Bir sabah işbaşı yapmak için evden yarı aç yarı tok çıkıp fabrikanın yolunu tutmuş ve bir saatlik yoldan sonra işyerine varmıştık. Nasıl uykumuz var ve nasıl yorgunuz anlatamam! İş kıyafetimi giymek için dolabıma yönelirken of çeken bir ses duydum. “Of be offff! Ben ne yapacağım be? Yol paraları da o kadar pahalı ki ben bu yol masraflarından iflas ederim. Yani evimin geçimini zora sokarım” dedi birisi. Önce konuyu, ne demek istediğini anlayamadım. Diğerleri karşılık verince konu aydınlığa kavuştu: “Sen bir de çocuk servislerine bak, o kadar pahalı ki biz nerelere gidelim? Servise versen olmuyor, vermesen olmuyor.

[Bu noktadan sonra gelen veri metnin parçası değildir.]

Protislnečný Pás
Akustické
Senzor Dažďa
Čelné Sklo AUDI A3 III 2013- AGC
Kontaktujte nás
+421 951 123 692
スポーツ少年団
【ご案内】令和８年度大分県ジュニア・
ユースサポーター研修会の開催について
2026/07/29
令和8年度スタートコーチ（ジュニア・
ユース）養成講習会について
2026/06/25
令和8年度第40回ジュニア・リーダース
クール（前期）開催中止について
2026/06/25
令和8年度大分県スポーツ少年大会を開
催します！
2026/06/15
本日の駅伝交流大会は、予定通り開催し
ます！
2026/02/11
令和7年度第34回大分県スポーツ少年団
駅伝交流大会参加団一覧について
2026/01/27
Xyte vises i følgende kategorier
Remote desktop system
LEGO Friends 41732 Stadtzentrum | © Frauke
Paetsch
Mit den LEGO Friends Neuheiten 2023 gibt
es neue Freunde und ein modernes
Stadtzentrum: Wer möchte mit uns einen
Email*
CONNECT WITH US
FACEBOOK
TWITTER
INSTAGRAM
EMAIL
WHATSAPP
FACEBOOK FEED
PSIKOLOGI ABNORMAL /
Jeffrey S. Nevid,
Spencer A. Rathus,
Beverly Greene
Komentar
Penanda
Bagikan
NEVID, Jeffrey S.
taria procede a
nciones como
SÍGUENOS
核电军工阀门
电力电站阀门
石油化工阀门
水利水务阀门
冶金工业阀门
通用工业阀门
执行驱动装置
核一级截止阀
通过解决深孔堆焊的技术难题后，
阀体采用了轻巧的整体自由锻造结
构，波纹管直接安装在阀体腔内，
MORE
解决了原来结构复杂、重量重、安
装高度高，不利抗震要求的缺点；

Uzak yola gidemiyor çocuklar, bir de o yorgunlukla ders mi anlayacaklar?” dedi biri. Öteki, “ya, servis diyorsunuz da geçenlerde bir lisenin servisini çeken şoförü biliyorsunuzdur herhalde; denetleme düzenli olmadığı için hem arabası muayenesiz çıktı hem de servis şoförü madde bağımlısı çıktı. Herkese de güvenilmiyor kardeşim. Servisler denetlenmiyor, devlet görevlileri ilgilenmiyor. Biz ne bekleyelim ki daha” dedi. Sohbet öyle devam etti.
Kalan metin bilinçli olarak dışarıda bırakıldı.